- _Material provided_:
=== Section Start ===

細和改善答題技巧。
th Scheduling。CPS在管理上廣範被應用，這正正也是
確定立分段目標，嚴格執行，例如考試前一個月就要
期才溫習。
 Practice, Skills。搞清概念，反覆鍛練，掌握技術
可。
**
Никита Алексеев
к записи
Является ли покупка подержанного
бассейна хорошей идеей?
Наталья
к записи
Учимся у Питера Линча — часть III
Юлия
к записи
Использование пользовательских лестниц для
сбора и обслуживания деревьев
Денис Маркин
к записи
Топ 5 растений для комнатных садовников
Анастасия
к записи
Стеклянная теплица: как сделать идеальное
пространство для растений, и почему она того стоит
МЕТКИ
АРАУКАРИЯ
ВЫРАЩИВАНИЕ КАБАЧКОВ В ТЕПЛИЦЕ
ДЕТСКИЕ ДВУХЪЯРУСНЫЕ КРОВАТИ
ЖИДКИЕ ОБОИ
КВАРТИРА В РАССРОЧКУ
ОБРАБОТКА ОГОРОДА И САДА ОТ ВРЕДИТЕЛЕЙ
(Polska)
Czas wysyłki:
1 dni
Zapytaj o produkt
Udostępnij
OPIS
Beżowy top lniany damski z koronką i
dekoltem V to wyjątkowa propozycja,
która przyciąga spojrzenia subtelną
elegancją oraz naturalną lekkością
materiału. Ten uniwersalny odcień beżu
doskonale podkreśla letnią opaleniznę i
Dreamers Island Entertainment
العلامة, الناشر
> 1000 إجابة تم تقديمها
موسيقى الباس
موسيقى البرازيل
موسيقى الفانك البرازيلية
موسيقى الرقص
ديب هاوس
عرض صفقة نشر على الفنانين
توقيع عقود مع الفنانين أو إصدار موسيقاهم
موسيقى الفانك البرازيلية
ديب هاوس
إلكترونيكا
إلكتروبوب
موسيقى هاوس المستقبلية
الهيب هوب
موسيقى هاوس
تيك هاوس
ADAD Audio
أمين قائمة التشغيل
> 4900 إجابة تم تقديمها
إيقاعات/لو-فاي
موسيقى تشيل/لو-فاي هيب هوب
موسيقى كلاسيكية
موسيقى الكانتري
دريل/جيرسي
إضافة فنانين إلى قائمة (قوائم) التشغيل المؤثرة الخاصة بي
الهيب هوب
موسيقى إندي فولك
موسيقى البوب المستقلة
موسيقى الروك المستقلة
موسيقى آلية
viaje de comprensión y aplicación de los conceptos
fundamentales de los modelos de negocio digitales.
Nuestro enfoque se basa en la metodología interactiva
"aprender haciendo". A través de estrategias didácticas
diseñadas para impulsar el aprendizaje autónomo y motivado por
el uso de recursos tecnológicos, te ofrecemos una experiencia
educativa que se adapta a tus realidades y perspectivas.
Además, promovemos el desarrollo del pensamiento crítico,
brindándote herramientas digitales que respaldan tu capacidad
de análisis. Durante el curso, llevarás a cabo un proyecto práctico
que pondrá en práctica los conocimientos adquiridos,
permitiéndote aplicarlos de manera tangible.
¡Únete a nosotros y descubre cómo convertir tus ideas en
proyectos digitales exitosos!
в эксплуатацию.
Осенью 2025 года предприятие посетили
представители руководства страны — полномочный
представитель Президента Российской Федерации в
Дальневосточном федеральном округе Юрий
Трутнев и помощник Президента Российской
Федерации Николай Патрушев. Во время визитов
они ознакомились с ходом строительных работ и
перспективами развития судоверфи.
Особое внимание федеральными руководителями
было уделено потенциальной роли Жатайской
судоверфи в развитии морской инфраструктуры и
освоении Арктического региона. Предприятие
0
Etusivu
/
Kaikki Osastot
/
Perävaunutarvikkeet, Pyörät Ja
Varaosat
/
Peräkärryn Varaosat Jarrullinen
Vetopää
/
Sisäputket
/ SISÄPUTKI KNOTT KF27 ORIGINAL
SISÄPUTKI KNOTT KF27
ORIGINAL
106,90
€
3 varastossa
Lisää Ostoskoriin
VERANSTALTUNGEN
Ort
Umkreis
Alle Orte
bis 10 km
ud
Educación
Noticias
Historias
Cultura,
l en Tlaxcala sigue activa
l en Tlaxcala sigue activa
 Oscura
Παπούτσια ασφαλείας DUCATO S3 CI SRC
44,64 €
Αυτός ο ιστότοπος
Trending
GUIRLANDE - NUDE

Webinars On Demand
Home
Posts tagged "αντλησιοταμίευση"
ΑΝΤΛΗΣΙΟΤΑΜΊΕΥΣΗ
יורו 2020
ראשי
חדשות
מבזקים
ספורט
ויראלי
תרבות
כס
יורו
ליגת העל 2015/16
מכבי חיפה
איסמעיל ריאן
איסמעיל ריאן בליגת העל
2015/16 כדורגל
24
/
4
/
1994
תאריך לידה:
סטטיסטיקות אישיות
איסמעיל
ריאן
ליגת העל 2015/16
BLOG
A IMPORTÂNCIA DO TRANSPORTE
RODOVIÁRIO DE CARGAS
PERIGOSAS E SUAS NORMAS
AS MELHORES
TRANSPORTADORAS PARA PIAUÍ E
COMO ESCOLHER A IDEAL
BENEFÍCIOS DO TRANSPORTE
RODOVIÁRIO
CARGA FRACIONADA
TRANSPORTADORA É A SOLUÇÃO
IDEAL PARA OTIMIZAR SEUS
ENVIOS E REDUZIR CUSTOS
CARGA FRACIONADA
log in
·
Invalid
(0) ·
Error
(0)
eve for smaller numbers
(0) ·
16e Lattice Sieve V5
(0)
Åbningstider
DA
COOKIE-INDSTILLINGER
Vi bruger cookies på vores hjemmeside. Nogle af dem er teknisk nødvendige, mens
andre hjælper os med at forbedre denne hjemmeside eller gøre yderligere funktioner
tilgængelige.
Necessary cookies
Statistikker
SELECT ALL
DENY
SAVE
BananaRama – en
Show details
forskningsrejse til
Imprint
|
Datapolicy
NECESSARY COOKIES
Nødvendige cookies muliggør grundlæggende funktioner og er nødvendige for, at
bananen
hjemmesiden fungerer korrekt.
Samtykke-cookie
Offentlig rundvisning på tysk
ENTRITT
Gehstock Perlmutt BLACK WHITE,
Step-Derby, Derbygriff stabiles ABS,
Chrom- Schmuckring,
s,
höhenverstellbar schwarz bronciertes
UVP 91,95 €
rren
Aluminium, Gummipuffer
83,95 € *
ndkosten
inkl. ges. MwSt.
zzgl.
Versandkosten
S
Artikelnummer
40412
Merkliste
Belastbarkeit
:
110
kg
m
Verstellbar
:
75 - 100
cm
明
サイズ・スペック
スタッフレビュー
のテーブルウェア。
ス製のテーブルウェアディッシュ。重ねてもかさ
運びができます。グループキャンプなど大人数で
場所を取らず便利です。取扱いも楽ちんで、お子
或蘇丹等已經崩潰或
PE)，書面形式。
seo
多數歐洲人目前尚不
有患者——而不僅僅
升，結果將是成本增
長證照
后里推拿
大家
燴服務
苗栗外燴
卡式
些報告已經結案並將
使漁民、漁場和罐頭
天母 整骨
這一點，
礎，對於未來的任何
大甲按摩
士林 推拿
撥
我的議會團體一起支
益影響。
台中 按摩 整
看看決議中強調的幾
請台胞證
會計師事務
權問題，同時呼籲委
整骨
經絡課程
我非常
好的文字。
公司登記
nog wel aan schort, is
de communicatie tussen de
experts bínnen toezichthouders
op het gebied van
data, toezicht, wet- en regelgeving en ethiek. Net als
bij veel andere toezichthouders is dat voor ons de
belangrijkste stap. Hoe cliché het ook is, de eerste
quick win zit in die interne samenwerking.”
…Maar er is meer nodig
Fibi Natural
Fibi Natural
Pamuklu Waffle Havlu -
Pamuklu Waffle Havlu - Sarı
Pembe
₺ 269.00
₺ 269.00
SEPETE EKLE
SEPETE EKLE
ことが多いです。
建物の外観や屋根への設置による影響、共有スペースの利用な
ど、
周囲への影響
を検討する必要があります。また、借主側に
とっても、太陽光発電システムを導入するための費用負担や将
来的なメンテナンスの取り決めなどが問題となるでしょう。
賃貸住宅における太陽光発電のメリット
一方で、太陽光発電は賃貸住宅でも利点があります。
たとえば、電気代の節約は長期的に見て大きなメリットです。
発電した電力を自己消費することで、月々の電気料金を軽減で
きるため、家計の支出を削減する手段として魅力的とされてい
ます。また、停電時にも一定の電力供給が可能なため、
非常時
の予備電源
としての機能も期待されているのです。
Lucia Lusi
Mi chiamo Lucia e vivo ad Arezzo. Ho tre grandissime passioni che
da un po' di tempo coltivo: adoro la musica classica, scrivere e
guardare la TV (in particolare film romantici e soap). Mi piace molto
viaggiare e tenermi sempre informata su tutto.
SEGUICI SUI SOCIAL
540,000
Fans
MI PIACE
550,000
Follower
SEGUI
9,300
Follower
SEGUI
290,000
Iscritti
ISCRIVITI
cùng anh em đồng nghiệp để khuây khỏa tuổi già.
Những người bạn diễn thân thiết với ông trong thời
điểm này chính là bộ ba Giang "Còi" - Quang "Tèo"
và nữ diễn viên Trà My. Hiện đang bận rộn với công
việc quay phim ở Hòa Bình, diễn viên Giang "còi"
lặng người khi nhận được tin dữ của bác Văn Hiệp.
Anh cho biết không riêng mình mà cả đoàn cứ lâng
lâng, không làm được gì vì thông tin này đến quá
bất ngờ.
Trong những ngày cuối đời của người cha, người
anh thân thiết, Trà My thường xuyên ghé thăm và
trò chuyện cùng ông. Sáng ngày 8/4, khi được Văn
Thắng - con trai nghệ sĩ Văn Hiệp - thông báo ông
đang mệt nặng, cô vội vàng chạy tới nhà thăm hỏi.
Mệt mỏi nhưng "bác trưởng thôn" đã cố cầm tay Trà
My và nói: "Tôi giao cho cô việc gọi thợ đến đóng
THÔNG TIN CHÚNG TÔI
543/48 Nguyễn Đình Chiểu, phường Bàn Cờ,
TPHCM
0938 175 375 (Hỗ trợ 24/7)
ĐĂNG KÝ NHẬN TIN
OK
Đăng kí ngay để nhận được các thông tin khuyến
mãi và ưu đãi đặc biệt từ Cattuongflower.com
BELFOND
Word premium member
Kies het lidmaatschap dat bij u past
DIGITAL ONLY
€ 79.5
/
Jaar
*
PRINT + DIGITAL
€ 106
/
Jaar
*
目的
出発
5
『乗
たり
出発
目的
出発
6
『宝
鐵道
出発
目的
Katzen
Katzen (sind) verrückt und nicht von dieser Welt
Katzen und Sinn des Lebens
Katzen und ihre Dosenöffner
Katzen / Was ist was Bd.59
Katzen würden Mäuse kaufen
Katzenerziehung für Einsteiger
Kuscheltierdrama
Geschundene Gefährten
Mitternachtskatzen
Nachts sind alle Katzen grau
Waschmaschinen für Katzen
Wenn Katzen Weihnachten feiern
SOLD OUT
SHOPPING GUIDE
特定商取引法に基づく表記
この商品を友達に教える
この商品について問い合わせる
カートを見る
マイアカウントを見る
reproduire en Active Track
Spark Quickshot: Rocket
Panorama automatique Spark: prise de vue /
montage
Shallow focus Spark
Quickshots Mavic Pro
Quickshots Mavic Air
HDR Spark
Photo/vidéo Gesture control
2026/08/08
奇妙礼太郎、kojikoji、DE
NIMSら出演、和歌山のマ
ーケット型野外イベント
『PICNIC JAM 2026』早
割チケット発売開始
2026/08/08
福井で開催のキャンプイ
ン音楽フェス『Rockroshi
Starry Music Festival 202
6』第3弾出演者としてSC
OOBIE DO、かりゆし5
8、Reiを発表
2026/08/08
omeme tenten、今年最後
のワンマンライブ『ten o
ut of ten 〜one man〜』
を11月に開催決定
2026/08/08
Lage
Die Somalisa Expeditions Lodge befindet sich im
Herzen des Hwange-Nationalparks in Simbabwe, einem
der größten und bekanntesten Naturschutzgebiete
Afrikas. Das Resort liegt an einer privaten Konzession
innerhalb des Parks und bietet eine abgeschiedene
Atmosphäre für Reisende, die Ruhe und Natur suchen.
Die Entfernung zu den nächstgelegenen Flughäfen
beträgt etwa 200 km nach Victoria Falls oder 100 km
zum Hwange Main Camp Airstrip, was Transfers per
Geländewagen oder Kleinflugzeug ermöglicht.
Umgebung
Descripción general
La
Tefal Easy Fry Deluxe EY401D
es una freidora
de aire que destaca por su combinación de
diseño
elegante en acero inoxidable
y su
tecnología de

=== Section End ===

- _Exercise_:
Word for word, reproduce the listing from its first line through the line that has "موسيقى كلاسيكية" in it, and go no further.

- _Expected answer_:
細和改善答題技巧。
th Scheduling。CPS在管理上廣範被應用，這正正也是
確定立分段目標，嚴格執行，例如考試前一個月就要
期才溫習。
 Practice, Skills。搞清概念，反覆鍛練，掌握技術
可。
**
Никита Алексеев
к записи
Является ли покупка подержанного
бассейна хорошей идеей?
Наталья
к записи
Учимся у Питера Линча — часть III
Юлия
к записи
Использование пользовательских лестниц для
сбора и обслуживания деревьев
Денис Маркин
к записи
Топ 5 растений для комнатных садовников
Анастасия
к записи
Стеклянная теплица: как сделать идеальное
пространство для растений, и почему она того стоит
МЕТКИ
АРАУКАРИЯ
ВЫРАЩИВАНИЕ КАБАЧКОВ В ТЕПЛИЦЕ
ДЕТСКИЕ ДВУХЪЯРУСНЫЕ КРОВАТИ
ЖИДКИЕ ОБОИ
КВАРТИРА В РАССРОЧКУ
ОБРАБОТКА ОГОРОДА И САДА ОТ ВРЕДИТЕЛЕЙ
(Polska)
Czas wysyłki:
1 dni
Zapytaj o produkt
Udostępnij
OPIS
Beżowy top lniany damski z koronką i
dekoltem V to wyjątkowa propozycja,
która przyciąga spojrzenia subtelną
elegancją oraz naturalną lekkością
materiału. Ten uniwersalny odcień beżu
doskonale podkreśla letnią opaleniznę i
Dreamers Island Entertainment
العلامة, الناشر
> 1000 إجابة تم تقديمها
موسيقى الباس
موسيقى البرازيل
موسيقى الفانك البرازيلية
موسيقى الرقص
ديب هاوس
عرض صفقة نشر على الفنانين
توقيع عقود مع الفنانين أو إصدار موسيقاهم
موسيقى الفانك البرازيلية
ديب هاوس
إلكترونيكا
إلكتروبوب
موسيقى هاوس المستقبلية
الهيب هوب
موسيقى هاوس
تيك هاوس
ADAD Audio
أمين قائمة التشغيل
> 4900 إجابة تم تقديمها
إيقاعات/لو-فاي
موسيقى تشيل/لو-فاي هيب هوب
موسيقى كلاسيكية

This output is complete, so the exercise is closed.